Mitigating the risks, investors of NOHC debts do benefit from diversity of earnings – a group such as Macquarie has multiple revenue streams from multiple operating entities which may include an ADI, a wealth management arm, a capital-light advisory business and a proprietary trading arm. As a result, investors of NOHCs get exposure to the entire business risks of the group, rather than that of a stand-alone operating entity (usually the bank). In this respect, NOHCs offer an appealing exposure to certain cohorts of investors.
The nature of NOHCs and the relative scarcity of NOHC debt in the Australian market mean that it can be difficult to find straightforward comparable securities when it comes to pricing. The universe of issuances from NOHCs in the domestic market consists of only Macquarie, AMP, Challenger and Suncorp, with varying risk profiles. Nonetheless, the NOHCs have traded roughly in line with “pure-play” operating entity issuers in the last 12 months or so. See Figure 1 and 2.

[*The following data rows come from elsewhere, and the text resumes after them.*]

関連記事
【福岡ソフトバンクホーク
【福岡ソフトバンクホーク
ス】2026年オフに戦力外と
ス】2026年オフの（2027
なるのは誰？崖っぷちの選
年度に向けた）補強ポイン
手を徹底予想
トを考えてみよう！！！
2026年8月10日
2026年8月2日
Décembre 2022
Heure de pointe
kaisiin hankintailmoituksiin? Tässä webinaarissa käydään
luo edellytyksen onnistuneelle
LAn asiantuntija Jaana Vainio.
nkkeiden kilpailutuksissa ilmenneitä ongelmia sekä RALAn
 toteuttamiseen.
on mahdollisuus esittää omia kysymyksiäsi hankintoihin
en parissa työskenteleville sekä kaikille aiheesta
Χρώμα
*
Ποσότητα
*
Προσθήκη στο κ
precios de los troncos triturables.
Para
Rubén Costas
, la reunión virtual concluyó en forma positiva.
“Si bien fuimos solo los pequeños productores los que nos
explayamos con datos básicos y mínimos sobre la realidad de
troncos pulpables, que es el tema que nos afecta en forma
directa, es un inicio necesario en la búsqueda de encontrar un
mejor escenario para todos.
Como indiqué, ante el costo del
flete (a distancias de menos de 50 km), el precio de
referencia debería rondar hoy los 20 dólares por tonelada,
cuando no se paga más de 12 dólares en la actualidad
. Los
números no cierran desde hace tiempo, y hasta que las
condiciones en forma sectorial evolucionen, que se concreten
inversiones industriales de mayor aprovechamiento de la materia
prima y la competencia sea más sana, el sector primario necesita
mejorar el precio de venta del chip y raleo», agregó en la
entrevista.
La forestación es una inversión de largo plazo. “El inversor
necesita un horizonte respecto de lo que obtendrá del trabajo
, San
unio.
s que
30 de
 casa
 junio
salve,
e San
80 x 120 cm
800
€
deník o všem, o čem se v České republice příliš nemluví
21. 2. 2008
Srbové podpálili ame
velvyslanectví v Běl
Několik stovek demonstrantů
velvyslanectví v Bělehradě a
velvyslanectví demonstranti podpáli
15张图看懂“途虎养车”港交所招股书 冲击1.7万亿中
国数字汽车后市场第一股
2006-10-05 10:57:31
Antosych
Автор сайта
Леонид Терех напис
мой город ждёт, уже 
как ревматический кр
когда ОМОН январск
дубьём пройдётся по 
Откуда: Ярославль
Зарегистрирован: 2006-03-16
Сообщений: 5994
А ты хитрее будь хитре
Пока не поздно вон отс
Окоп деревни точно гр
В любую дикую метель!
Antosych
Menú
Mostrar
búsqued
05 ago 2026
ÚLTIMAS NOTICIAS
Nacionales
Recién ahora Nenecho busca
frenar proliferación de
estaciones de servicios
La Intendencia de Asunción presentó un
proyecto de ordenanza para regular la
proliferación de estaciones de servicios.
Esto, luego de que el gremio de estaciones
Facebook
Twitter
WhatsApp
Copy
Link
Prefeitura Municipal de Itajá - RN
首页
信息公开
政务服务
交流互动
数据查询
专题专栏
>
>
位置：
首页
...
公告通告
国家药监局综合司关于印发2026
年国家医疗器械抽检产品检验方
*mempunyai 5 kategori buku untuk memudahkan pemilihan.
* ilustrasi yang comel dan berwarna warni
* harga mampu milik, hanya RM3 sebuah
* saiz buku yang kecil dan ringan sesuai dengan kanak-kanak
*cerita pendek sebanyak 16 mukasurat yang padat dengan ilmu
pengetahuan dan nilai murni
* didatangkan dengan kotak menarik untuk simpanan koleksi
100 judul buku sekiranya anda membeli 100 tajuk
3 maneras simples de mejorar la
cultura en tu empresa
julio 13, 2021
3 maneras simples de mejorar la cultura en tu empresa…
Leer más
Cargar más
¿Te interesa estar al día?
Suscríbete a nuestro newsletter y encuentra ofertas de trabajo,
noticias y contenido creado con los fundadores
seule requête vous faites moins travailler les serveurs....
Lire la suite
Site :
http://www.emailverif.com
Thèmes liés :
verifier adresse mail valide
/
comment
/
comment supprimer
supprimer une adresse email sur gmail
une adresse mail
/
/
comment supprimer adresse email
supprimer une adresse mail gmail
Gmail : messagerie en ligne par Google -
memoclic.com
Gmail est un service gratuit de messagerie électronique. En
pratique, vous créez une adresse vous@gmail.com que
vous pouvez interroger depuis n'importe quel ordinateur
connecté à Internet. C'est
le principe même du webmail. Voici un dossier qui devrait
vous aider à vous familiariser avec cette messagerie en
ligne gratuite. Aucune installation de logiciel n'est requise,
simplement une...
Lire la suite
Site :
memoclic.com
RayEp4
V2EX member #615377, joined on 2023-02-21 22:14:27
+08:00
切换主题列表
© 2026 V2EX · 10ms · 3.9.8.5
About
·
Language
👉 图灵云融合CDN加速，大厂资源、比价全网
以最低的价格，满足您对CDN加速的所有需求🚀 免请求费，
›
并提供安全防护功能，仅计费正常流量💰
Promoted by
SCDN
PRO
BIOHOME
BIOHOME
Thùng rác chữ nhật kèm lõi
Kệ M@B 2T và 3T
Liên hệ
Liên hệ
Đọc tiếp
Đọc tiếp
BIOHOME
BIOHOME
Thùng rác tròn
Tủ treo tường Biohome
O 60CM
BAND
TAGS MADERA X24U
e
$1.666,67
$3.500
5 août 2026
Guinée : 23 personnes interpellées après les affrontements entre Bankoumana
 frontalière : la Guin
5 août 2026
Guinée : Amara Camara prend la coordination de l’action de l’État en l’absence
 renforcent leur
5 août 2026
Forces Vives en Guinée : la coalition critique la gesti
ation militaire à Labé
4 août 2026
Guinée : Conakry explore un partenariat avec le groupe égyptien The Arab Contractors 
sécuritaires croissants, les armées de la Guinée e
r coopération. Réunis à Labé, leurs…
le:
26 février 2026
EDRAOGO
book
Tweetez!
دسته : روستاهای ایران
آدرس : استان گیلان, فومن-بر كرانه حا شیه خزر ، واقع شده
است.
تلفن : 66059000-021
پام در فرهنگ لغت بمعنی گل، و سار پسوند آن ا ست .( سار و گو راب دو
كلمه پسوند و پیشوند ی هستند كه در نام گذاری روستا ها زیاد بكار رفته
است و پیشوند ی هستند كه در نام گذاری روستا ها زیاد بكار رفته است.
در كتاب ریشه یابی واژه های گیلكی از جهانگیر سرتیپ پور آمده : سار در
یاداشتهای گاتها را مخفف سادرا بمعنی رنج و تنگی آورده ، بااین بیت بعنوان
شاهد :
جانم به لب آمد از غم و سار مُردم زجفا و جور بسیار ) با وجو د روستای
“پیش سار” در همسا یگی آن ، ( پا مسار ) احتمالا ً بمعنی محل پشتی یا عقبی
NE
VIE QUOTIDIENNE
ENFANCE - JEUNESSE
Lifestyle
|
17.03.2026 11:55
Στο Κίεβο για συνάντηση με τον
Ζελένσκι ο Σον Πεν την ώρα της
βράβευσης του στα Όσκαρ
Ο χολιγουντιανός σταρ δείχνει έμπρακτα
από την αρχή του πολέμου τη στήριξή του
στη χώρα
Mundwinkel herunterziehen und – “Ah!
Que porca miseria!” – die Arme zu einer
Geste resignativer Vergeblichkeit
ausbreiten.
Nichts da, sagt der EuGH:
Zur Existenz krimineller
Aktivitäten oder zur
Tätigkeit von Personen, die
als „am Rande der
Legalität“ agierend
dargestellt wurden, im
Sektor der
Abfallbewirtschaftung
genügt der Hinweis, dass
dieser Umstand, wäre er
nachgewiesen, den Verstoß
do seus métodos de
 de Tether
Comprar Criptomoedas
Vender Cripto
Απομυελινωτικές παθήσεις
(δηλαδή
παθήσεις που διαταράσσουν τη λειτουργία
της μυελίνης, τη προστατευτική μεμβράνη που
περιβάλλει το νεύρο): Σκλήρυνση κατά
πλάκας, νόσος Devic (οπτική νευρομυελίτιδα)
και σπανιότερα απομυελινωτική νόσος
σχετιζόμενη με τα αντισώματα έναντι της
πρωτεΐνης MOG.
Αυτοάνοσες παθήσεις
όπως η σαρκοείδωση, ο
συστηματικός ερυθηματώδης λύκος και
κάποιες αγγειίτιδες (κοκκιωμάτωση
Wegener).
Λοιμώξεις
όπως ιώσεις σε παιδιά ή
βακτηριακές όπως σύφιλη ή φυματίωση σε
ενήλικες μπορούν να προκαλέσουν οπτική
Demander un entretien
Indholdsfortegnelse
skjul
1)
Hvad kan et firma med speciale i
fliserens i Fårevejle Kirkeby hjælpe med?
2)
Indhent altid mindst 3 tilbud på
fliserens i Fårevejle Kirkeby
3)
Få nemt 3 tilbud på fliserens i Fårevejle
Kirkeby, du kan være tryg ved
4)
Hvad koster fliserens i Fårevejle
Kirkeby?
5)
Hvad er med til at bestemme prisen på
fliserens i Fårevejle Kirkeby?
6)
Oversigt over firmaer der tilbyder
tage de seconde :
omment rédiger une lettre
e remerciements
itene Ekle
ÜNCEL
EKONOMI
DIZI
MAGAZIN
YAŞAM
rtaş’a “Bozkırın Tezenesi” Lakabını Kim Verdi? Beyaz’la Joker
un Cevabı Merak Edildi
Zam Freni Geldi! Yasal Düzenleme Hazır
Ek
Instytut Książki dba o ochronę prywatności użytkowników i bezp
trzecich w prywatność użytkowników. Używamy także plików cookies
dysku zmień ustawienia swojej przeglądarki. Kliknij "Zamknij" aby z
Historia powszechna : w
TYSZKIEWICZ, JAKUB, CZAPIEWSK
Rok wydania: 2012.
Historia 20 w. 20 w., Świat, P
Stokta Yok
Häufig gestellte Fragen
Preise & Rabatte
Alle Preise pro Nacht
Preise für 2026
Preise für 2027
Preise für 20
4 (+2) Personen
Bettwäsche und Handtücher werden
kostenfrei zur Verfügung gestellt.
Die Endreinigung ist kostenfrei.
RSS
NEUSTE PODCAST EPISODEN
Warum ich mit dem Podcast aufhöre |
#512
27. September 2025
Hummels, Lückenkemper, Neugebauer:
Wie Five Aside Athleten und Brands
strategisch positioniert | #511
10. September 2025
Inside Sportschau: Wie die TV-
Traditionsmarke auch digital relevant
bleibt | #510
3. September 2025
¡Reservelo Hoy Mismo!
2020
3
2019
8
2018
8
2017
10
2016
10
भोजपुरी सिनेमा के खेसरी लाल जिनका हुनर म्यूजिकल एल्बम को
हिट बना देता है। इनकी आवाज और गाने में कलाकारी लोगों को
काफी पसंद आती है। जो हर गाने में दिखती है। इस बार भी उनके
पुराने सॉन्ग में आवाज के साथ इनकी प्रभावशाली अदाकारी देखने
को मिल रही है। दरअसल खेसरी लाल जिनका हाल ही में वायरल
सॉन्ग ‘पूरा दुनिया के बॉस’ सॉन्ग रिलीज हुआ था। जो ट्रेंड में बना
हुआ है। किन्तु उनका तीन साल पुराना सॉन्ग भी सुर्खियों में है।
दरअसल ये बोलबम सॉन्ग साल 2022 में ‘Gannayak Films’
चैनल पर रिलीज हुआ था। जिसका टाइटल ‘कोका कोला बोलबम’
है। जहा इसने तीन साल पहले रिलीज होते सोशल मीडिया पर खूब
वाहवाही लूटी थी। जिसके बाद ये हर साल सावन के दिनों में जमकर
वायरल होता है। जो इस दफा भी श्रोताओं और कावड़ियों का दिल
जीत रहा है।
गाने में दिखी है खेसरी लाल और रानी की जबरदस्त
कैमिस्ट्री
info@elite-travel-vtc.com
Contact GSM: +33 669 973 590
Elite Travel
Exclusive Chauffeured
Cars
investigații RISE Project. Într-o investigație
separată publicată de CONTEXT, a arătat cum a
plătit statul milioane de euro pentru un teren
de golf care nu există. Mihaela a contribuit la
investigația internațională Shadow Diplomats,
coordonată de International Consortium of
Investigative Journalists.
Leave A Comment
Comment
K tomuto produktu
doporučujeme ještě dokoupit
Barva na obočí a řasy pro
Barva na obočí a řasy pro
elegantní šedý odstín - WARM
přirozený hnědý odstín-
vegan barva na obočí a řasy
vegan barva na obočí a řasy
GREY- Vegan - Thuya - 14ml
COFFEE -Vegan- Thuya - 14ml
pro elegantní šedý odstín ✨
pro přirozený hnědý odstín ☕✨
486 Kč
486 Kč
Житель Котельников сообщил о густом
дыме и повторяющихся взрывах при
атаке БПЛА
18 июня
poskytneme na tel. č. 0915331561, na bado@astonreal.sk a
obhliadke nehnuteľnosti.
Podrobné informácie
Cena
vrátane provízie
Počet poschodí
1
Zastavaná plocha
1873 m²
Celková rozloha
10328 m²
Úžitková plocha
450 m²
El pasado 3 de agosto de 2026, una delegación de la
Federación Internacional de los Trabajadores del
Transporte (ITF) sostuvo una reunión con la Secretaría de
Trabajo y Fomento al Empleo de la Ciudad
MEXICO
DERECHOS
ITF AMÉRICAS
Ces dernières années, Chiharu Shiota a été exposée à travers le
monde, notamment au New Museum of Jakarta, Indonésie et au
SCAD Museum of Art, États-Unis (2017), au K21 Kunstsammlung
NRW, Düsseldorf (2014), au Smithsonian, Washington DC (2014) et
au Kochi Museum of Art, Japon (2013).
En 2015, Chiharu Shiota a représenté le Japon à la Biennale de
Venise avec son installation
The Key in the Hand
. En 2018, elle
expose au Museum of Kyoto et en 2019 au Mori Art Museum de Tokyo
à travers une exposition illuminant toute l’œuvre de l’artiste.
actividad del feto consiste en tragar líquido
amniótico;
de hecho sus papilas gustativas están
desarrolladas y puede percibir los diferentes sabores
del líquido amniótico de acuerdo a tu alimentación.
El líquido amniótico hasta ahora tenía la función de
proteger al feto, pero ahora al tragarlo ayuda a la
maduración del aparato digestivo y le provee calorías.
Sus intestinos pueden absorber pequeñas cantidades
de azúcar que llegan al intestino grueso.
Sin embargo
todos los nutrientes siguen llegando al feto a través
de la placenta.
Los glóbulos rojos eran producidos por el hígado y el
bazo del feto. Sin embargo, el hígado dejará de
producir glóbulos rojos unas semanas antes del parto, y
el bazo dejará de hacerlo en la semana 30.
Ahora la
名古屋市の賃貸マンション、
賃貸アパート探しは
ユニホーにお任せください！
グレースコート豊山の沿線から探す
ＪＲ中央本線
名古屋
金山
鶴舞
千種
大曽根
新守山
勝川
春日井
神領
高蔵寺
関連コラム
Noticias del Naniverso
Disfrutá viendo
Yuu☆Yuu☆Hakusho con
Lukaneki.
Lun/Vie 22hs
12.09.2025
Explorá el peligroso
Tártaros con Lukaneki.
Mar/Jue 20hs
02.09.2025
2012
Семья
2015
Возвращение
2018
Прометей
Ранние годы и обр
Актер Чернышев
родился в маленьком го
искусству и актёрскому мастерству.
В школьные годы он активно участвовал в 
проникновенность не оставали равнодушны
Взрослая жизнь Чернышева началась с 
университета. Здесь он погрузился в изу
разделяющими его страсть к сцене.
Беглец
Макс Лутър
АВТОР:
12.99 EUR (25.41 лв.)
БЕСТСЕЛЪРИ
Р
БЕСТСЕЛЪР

Figure 1. NOHC ASX-Listed Hybrid Historical Average Trading Margin
Figure 2. Recent Non-Major Bank Hybrid AT1 Trading Margins
As the market appears to be valuing NOHC debts as proxies for pure-play bank debts, it indicates that the market perceives the NOHC debts’ structural weakness is roughly offset by its income diversification benefits, leaving risks inherent to the main operating entity (the bank in most cases) as the main source of risk and return. Whist this may well be justified in the last 12 months, it remains to be seen whether this valuation rationale will change following Basel III finalisation and the royal commission. As bank regulations tighten further, arguably lessening the structural risk of NOHCs, will the income diversification benefit enjoyed by NOHCs play a more dominant role in overall pricing? The answer should be revealed in the next few years.